As many of you know Monsignor P.J. was a gifted preacher. He had a great command of the English language, using words sparingly, preparing his homilies carefully, each one appropriate for the particular occasion. He helped establish CMAC, now known as ACCORD in the diocese, providing pre marriage courses for engaged couples and also post marriage counselling services. It was he who started the annual Kilmore Diocesan pilgrimage to Lourdes away back fifty years ago and he travelled there every year, I think last year being the first one that he missed. Thankfully, both ACCORD and the Lourdes Pilgrimage which he established in the diocese are still thriving to this day.

On 12 July 1980 Monsignor McManus moved to Crosserlough and he has remained here, ever since. He retired as parish priest in 1997, though in truth he never retired. He continued to minister here and even in the days before he died he was imparting blessings on those who visited his bedside. He was much beloved here in this parish and by everyone who knew him.
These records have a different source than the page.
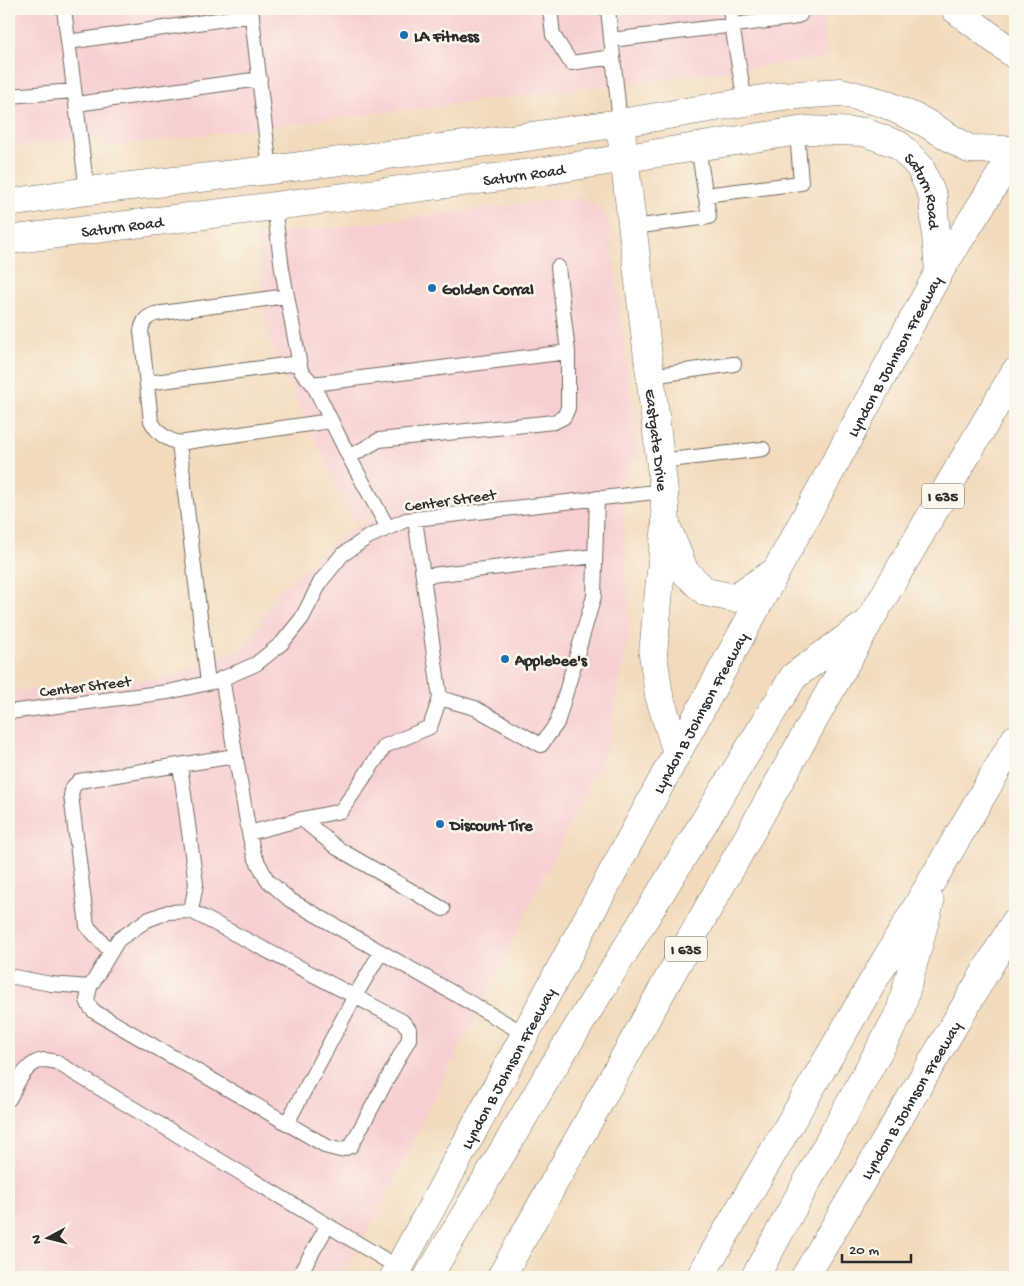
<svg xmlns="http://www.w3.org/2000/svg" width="1024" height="1286" viewBox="0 0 1024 1286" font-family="'Gochi Hand',sans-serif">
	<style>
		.built { fill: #f7cfd1 }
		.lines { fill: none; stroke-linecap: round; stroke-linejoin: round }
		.service-casing { stroke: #71695e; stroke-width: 16 }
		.minor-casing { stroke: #71695e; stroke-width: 29 }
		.tertiary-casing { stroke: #71695e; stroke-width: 29 }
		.secondary-casing { stroke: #71695e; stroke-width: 29 }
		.motorway-casing { stroke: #71695e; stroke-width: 29 }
		.service { stroke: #fff; stroke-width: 14 }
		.minor { stroke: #fff; stroke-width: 28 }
		.tertiary { stroke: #fff; stroke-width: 28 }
		.secondary { stroke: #fff; stroke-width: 28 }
		.motorway { stroke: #fff; stroke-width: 28 }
		.poi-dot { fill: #1f6fb2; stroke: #fbf7ec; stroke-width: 2 }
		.labels { text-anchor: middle; stroke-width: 5; stroke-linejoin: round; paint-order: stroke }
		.shield { fill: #fbf7ec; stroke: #696865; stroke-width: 1 }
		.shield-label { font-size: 15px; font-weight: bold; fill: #2b2b2b }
		.poi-label { font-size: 16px; font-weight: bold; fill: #2b2b2b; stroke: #fbf7ec; text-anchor: start }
		.street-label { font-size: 16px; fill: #2b2b2b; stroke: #fbf7ec }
	</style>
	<rect width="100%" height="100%" fill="#fbf7ec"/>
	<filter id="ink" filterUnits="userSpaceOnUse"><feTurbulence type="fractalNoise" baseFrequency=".02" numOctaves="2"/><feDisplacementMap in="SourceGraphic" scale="10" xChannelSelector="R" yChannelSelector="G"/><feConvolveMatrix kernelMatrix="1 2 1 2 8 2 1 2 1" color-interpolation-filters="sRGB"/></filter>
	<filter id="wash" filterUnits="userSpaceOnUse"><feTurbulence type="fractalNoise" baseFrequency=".0096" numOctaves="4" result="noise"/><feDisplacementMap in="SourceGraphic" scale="20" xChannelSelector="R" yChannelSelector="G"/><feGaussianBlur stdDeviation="1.12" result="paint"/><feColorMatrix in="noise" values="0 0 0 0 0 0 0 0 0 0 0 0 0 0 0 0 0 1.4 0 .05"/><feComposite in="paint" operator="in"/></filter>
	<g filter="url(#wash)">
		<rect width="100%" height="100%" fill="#f2dbbd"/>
		<path class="built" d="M9 9H821L828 58 103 147 98 135 9 148Z
			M579 197 598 206 609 222 638 454 622 477 629 633 608 748 374 1220 341 1277H9V691L170 678 244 648 281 588 349 531 403 505 354 523 268 338 256 237Z"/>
	</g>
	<g filter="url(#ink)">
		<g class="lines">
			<g class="service-casing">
				<path id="service" d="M64 9 87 191
					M251 9 270 170
					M550 9 553 35 571 63 613 57
					M608 9 620 123
					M730 9 732 25 745 102
					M611 40 792 18 800 15 801 9
					M68 42 252 15
					M9 96 74 91
					M76 104 260 79
					M705 195 801 183 797 132
					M274 206 282 269 301 371 313 384 349 457 388 528
					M633 227 709 217 698 147
					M651 376 734 364
					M147 383 299 363
					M313 384 568 352
					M179 443 330 421
					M349 457 379 440 554 422 564 417 568 408V352L558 267
					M661 461 763 449
					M415 519 440 698 475 708 541 745 557 723 594 596 597 498
					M423 576 595 556
					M222 678 249 833 254 855 267 880 290 900 525 1034
					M208 683 179 443C166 439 158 434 151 421L141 331C143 321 146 317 155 314L287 296
					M9 712 168 692 217 681 256 664 282 643 302 618 321 581 342 555 368 537 406 520 664 491
					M180 765 196 884 191 911
					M302 819 337 848 443 909
					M249 833 302 819 341 811 385 746 430 727 440 698
					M191 911 402 1021 409 1029V1039L351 1146 340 1150 328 1147 95 1012 90 1007 87 1000 90 987 118 940 147 920 168 912Z
					M111 952 87 926 71 795 73 787 79 781 235 756
					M9 976 51 984 90 987
					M9 1099C17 1085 25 1062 44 1060 48 1060 52 1061 56 1062L399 1268
					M287 1123 355 996 381 952
					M298 1277 328 1225"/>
			</g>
			<g class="minor-casing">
				<g id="minor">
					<path id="s1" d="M620 123 664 491 666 525 660 580 653 654 659 695 677 753"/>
				</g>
			</g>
			<g class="tertiary-casing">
				<g id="tertiary">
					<path d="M9 203 87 191 270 170 519 138 620 123 781 96 841 92 883 103 924 122 969 149 1015 150"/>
					<path id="s2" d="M9 240 524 174 805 130 864 132 899 145 920 167 933 197 939 272"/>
				</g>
			</g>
			<g class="secondary-casing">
				<g id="secondary">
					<path d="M955 9 1015 55"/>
					<path d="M666 525 685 572 706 592 734 598 773 573"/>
					<path id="s3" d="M394 1277 677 753 939 272 1015 152"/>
					<path id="s4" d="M805 1277 1015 922"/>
				</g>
			</g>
			<g class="motorway-casing">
				<path id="motorway" d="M428 1277 552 1069 794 676 863 626
					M501 1277 870 620 1015 372
					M700 1277 1015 739
					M755 1277 900 1012 930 902"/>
			</g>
			<use href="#service" class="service"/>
			<use href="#minor" class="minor"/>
			<use href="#tertiary" class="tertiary"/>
			<use href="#secondary" class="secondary"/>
			<use href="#motorway" class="motorway"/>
		</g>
	</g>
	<g class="poi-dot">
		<circle cx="404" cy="35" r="5"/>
		<circle cx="432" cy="288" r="5"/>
		<circle cx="505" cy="659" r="5"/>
		<circle cx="440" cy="824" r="5"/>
	</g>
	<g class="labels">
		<g class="shield">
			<rect x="922" y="483.5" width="42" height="25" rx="4"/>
			<rect x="665" y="936.5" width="42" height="25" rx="4"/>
		</g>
		<g class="shield-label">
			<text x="943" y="501">I 635</text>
			<text x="686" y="954">I 635</text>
		</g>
		<g class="poi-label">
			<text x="414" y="41">LA Fitness</text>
			<text x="442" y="294">Golden Corral</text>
			<text x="515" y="665">Applebee's</text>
			<text x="450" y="830">Discount Tire</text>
		</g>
		<g class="street-label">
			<text dy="6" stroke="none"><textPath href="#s2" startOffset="519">Saturn Road</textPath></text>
			<text dy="6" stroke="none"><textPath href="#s2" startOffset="954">Saturn Road</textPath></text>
			<text dy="6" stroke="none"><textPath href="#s2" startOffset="114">Saturn Road</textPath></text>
			<text dy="6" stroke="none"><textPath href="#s3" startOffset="1048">Lyndon B Johnson Freeway</textPath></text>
			<text dy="6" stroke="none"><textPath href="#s1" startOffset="319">Eastgate Drive</textPath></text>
			<text transform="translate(450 499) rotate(-8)" y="6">Center Street</text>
			<text transform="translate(85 685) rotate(-7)" y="6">Center Street</text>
			<text dy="6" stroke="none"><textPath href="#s3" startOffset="642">Lyndon B Johnson Freeway</textPath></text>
			<text dy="6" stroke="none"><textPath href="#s3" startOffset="238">Lyndon B Johnson Freeway</textPath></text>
			<text dy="6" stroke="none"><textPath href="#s4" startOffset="206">Lyndon B Johnson Freeway</textPath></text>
		</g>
	</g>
	<rect width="1024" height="1286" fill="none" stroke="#fbf7ec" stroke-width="30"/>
	<g transform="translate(48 1238) rotate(263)" stroke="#fbf7ec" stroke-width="4" paint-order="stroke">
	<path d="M0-4L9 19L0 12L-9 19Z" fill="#2b2b2b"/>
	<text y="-8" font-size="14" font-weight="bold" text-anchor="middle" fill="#2b2b2b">N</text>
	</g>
	<path d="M842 1254v8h69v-8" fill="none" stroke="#2b2b2b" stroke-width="2.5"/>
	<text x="849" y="1254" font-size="15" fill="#2b2b2b" stroke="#fbf7ec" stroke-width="4" paint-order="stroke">20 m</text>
</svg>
We priests can be hard on each other, critical of each other, but in all the years I have been a priest here in the diocese, I never heard either a priest or indeed anyone else say a harsh word, or a critical word about him.

If Patrick J. McManus was going forward for election his manifesto would be taken from the Sermon on the Mount, the gospel reading for his funeral Mass:

Happy the poor in spirit … happy the gentle … happy those who mourn …happy those who hunger and thirst for what is right … happy the merciful … happy the peacemakers … happy the pure in heart, they shall see God.

Today we pray that Monsignor McManus, who lived out the Beatitudes in his own life, will be rewarded for his goodness, we pray that he shall see God.

Venerable is a word that we do not use much anymore and yet it is a word that we must take out and use again because it describes Monsignor P.J. so well. He was venerable in that he lived both an extraordinary long life and an extraordinary good life. He died on Sunday last just two months short of his ninety-eight birthday. The date of his death was 02 02 2020 – a perfect numeral palindrome, a mirror image from either end. Sunday was also the Feast of the Presentation of Our Lord, or Candlemas Day when we recalled Simeon welcoming Joseph and Mary as they presented the child Jesus in the temple. Simeon, who was a venerable, devout and upright man, had waited long to see the Lord. He was overjoyed as he pronounced Jesus to be the Light of the world and prayed:

Now Master you can let your servant go in peace, just as you promised, because my eyes have seen the salvation which you have proclaimed for all the nations to see.

These too were Monsignor P. J.s own sentiments as he quietly slipped away on Sunday night last. ‘Now Master you can let your servant go in peace.’ He had a great welcome for others in life. May the Lord now welcome him warmly. May he rest in peace.